● **Task prompt**:
Line for line, return the data exactly, omitting all pictures.

Listed entries START

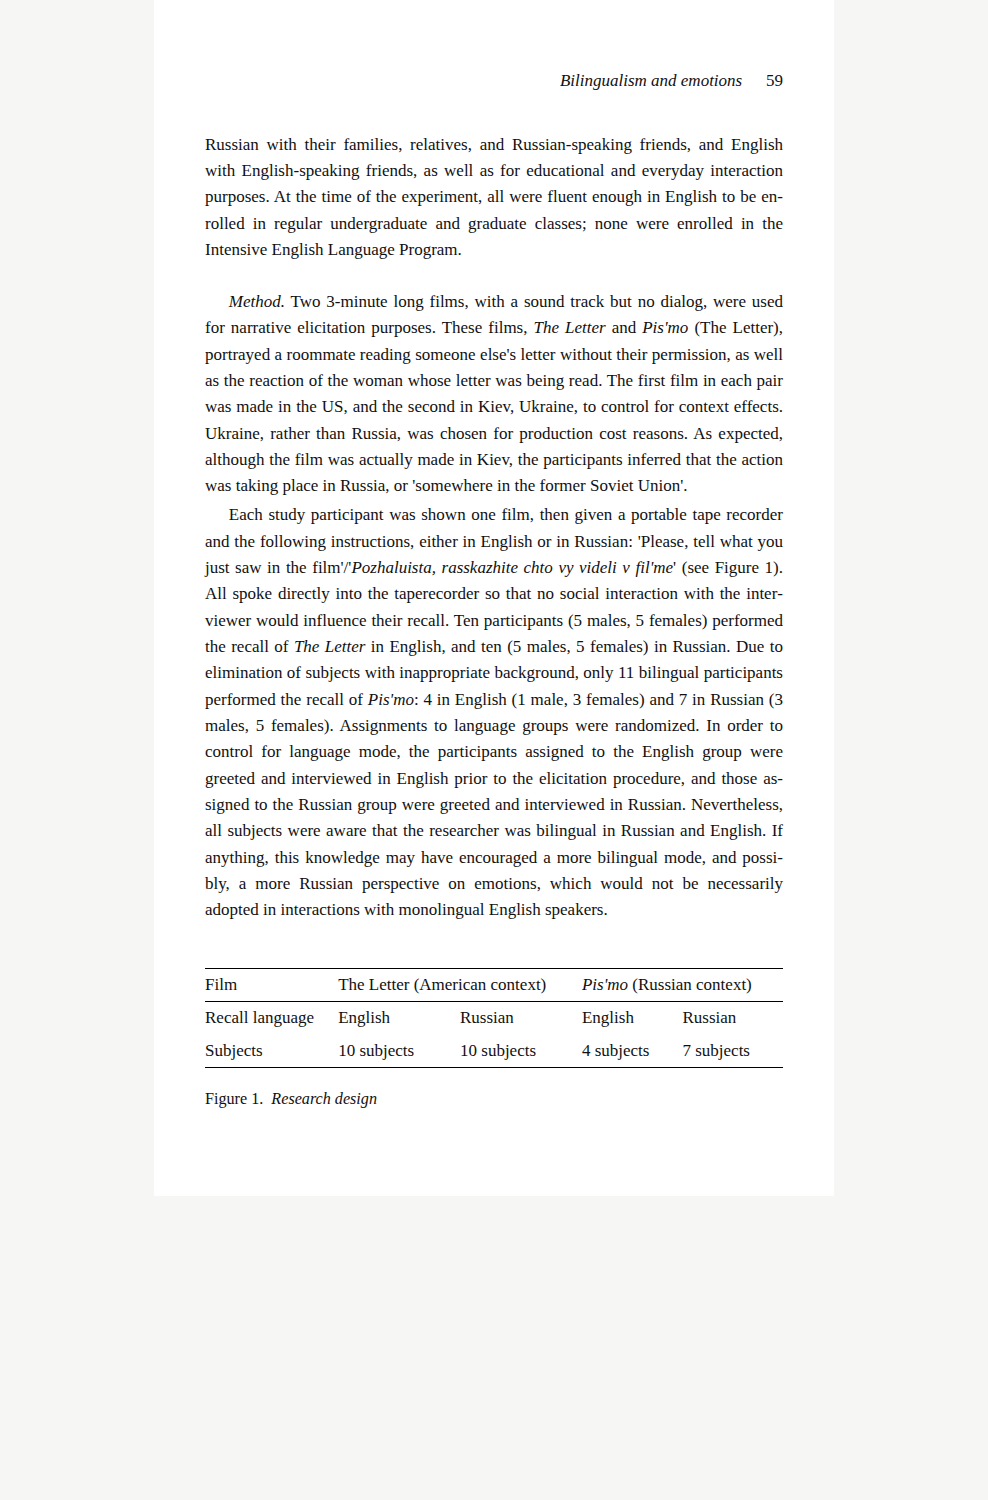Bilingualism and emotions 59
Russian with their families, relatives, and Russian-speaking friends, and English with English-speaking friends, as well as for educational and everyday interaction purposes. At the time of the experiment, all were fluent enough in English to be enrolled in regular undergraduate and graduate classes; none were enrolled in the Intensive English Language Program.
Method. Two 3-minute long films, with a sound track but no dialog, were used for narrative elicitation purposes. These films, The Letter and Pis'mo (The Letter), portrayed a roommate reading someone else's letter without their permission, as well as the reaction of the woman whose letter was being read. The first film in each pair was made in the US, and the second in Kiev, Ukraine, to control for context effects. Ukraine, rather than Russia, was chosen for production cost reasons. As expected, although the film was actually made in Kiev, the participants inferred that the action was taking place in Russia, or 'somewhere in the former Soviet Union'.
Each study participant was shown one film, then given a portable tape recorder and the following instructions, either in English or in Russian: 'Please, tell what you just saw in the film'/'Pozhaluista, rasskazhite chto vy videli v fil'me' (see Figure 1). All spoke directly into the taperecorder so that no social interaction with the interviewer would influence their recall. Ten participants (5 males, 5 females) performed the recall of The Letter in English, and ten (5 males, 5 females) in Russian. Due to elimination of subjects with inappropriate background, only 11 bilingual participants performed the recall of Pis'mo: 4 in English (1 male, 3 females) and 7 in Russian (3 males, 5 females). Assignments to language groups were randomized. In order to control for language mode, the participants assigned to the English group were greeted and interviewed in English prior to the elicitation procedure, and those assigned to the Russian group were greeted and interviewed in Russian. Nevertheless, all subjects were aware that the researcher was bilingual in Russian and English. If anything, this knowledge may have encouraged a more bilingual mode, and possibly, a more Russian perspective on emotions, which would not be necessarily adopted in interactions with monolingual English speakers.
| Film | The Letter (American context) | Pis'mo (Russian context) |
| --- | --- | --- |
| Recall language | English | Russian | English | Russian |
| Subjects | 10 subjects | 10 subjects | 4 subjects | 7 subjects |
Figure 1. Research design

Listed entries END

● **Task output**:
Bilingualism and emotions 59
Russian with their families, relatives, and Russian-speaking friends, and English with English-speaking friends, as well as for educational and everyday interaction purposes. At the time of the experiment, all were fluent enough in English to be enrolled in regular undergraduate and graduate classes; none were enrolled in the Intensive English Language Program.
Method. Two 3-minute long films, with a sound track but no dialog, were used for narrative elicitation purposes. These films, The Letter and Pis'mo (The Letter), portrayed a roommate reading someone else's letter without their permission, as well as the reaction of the woman whose letter was being read. The first film in each pair was made in the US, and the second in Kiev, Ukraine, to control for context effects. Ukraine, rather than Russia, was chosen for production cost reasons. As expected, although the film was actually made in Kiev, the participants inferred that the action was taking place in Russia, or 'somewhere in the former Soviet Union'.
Each study participant was shown one film, then given a portable tape recorder and the following instructions, either in English or in Russian: 'Please, tell what you just saw in the film'/'Pozhaluista, rasskazhite chto vy videli v fil'me' (see Figure 1). All spoke directly into the taperecorder so that no social interaction with the interviewer would influence their recall. Ten participants (5 males, 5 females) performed the recall of The Letter in English, and ten (5 males, 5 females) in Russian. Due to elimination of subjects with inappropriate background, only 11 bilingual participants performed the recall of Pis'mo: 4 in English (1 male, 3 females) and 7 in Russian (3 males, 5 females). Assignments to language groups were randomized. In order to control for language mode, the participants assigned to the English group were greeted and interviewed in English prior to the elicitation procedure, and those assigned to the Russian group were greeted and interviewed in Russian. Nevertheless, all subjects were aware that the researcher was bilingual in Russian and English. If anything, this knowledge may have encouraged a more bilingual mode, and possibly, a more Russian perspective on emotions, which would not be necessarily adopted in interactions with monolingual English speakers.
| Film | The Letter (American context) | Pis'mo (Russian context) |
| --- | --- | --- |
| Recall language | English | Russian | English | Russian |
| Subjects | 10 subjects | 10 subjects | 4 subjects | 7 subjects |
Figure 1. Research design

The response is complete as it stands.